Collection entries:
Segment Open

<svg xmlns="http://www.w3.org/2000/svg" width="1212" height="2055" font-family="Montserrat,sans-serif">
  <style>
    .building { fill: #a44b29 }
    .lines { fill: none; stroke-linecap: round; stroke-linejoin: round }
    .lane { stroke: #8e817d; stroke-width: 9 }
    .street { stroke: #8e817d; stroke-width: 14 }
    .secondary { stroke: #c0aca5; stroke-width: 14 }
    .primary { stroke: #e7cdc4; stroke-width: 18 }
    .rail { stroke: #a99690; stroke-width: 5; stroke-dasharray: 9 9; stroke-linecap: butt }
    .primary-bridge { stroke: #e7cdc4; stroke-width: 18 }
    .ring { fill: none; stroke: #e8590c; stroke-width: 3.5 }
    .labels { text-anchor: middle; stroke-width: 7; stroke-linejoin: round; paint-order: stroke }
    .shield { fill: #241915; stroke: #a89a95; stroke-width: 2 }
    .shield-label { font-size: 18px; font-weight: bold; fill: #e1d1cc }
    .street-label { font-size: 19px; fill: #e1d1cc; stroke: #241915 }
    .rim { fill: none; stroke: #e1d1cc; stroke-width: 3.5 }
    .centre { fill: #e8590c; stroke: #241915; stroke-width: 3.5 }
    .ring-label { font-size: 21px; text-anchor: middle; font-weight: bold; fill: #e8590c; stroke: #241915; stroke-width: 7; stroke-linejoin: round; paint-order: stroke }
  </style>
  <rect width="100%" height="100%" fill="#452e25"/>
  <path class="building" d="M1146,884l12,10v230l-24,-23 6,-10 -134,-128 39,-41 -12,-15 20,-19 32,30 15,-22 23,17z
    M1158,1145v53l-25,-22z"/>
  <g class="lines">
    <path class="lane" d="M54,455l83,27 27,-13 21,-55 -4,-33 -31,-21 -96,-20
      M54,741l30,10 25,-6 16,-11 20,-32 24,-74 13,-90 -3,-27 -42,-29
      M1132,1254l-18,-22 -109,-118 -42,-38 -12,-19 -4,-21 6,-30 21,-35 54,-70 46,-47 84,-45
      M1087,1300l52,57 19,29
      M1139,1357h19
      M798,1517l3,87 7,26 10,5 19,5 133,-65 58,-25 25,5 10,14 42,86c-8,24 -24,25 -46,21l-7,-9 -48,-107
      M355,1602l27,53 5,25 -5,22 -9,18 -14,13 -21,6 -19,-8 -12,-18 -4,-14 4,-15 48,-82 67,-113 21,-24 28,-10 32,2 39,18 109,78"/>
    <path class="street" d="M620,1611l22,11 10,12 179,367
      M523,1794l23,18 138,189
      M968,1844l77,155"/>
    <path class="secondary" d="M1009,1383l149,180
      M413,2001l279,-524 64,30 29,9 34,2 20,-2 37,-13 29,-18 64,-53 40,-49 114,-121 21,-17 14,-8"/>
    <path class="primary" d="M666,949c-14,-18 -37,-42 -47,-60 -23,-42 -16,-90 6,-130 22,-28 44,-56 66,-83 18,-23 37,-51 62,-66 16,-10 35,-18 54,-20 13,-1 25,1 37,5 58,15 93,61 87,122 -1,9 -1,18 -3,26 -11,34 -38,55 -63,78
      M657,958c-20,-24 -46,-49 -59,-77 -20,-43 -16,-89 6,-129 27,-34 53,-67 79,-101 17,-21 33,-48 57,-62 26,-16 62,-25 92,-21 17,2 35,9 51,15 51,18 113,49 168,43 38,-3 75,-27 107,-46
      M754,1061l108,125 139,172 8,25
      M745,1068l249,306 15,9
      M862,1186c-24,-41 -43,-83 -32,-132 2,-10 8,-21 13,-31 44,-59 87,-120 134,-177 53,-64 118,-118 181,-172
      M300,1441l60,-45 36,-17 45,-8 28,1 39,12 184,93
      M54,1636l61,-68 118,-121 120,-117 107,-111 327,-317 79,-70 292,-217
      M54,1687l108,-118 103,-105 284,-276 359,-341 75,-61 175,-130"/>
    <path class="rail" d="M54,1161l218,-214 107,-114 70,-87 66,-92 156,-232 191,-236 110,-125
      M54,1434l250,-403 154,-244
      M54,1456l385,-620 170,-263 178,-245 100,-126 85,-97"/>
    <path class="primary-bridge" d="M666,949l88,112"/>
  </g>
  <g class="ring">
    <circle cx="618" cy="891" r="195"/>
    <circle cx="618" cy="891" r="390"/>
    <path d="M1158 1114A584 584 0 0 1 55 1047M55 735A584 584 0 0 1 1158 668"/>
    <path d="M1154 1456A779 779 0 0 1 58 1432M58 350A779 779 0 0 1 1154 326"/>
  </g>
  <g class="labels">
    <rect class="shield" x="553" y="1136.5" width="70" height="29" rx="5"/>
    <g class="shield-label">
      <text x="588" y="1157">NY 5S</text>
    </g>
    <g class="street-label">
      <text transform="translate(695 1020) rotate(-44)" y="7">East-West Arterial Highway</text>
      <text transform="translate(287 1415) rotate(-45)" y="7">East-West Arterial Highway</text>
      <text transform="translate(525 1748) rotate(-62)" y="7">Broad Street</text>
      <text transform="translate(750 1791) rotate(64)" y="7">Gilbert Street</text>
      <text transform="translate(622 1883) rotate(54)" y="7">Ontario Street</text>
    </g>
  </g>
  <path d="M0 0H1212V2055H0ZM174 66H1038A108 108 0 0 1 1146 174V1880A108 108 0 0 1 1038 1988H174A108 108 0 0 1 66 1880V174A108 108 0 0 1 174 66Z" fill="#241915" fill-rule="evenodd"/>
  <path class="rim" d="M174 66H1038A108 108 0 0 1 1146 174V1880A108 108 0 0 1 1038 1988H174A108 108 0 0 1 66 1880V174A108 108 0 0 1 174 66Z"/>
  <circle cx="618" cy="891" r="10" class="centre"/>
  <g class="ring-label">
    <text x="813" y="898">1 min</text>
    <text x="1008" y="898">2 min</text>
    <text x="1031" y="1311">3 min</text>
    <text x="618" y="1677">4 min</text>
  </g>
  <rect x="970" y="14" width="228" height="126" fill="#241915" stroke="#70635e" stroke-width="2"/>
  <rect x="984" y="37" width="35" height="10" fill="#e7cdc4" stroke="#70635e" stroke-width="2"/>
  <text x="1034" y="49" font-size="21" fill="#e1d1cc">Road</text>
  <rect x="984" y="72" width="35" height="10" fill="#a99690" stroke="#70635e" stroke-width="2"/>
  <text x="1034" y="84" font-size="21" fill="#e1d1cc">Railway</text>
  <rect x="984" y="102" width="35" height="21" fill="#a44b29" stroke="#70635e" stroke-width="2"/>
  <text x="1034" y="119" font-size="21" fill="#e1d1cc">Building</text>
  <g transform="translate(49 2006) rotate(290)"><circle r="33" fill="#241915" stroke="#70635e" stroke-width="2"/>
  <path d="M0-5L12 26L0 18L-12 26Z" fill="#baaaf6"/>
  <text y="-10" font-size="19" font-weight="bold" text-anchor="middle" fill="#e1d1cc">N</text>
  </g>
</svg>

Segment Closed
Segment Open

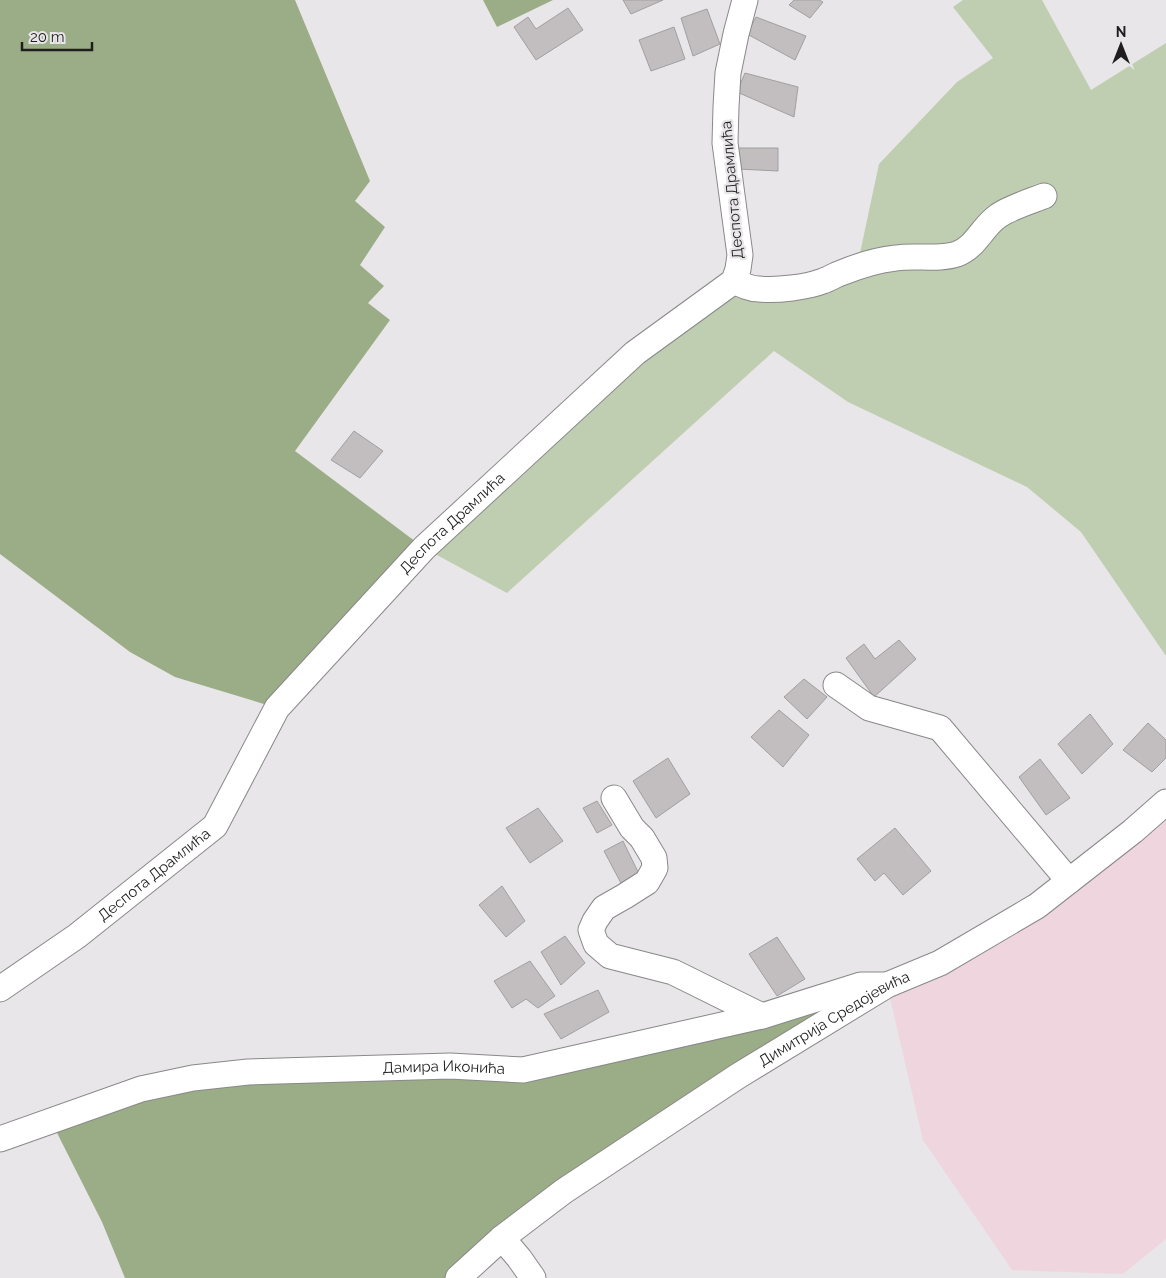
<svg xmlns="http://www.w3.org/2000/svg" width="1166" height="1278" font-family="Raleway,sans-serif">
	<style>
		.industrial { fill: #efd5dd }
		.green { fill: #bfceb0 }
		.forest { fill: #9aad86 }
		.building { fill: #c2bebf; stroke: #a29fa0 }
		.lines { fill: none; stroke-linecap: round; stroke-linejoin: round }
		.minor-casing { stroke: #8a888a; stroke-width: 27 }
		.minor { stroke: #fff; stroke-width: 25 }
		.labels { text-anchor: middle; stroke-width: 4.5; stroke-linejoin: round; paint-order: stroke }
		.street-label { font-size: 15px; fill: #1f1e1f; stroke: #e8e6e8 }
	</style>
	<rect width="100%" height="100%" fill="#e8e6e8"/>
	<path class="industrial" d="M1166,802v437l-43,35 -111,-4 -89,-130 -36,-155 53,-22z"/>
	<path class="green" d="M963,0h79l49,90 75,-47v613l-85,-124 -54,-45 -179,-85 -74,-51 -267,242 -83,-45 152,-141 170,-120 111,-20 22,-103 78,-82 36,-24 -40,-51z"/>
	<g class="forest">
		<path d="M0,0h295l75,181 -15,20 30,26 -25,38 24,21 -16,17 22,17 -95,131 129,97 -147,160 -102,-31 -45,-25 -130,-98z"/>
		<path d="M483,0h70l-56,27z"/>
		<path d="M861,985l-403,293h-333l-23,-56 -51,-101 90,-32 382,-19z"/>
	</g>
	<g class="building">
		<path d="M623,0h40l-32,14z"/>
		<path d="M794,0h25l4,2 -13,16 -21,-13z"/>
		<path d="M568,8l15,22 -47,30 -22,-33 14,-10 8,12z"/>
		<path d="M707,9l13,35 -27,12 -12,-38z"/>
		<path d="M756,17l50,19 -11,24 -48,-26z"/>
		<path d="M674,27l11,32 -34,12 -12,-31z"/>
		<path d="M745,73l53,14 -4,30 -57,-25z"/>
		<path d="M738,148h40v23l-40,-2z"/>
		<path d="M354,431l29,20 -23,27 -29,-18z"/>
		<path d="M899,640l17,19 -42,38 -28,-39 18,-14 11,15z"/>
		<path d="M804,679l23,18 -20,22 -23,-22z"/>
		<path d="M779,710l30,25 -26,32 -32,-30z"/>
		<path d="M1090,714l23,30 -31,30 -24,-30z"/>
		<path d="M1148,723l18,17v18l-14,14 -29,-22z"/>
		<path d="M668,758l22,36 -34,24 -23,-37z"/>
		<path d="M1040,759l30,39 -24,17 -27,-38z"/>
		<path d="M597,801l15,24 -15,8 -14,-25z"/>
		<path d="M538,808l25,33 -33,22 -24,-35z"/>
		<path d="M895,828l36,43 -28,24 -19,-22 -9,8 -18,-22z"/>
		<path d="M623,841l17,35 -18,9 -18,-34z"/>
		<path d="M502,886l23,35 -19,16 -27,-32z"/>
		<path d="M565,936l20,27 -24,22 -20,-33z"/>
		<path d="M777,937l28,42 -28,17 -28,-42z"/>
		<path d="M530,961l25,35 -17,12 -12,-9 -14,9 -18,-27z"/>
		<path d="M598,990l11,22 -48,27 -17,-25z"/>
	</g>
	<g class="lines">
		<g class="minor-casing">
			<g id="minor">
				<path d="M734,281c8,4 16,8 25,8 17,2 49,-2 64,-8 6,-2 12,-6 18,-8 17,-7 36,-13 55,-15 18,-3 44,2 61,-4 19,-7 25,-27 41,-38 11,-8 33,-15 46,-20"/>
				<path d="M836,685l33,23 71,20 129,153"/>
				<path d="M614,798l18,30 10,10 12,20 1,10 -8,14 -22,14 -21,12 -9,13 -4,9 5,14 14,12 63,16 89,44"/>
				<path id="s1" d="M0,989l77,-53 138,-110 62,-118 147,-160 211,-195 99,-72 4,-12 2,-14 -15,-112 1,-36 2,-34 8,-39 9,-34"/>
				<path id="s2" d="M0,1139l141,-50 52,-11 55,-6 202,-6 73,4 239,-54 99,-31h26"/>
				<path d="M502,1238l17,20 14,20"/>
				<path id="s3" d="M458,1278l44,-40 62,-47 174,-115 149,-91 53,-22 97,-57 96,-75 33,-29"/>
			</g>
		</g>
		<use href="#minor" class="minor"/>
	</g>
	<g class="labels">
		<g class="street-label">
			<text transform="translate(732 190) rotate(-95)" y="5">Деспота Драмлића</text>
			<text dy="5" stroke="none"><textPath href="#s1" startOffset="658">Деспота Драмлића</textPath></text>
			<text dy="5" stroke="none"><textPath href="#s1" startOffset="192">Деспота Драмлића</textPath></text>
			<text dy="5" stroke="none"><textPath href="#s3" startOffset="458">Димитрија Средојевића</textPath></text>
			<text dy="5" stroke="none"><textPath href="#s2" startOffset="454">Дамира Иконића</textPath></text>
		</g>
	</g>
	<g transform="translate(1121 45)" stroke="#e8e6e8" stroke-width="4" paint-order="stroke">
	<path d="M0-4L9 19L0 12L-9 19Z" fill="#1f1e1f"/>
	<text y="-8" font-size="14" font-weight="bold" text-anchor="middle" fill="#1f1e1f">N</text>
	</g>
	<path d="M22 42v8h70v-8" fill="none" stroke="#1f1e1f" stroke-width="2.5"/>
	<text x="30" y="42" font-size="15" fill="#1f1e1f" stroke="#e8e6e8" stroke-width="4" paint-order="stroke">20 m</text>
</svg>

Segment Closed

Task to carry out: In the data above, tally the lines that contain the string "xmlns" and give that figure alone.

Solved problem: 2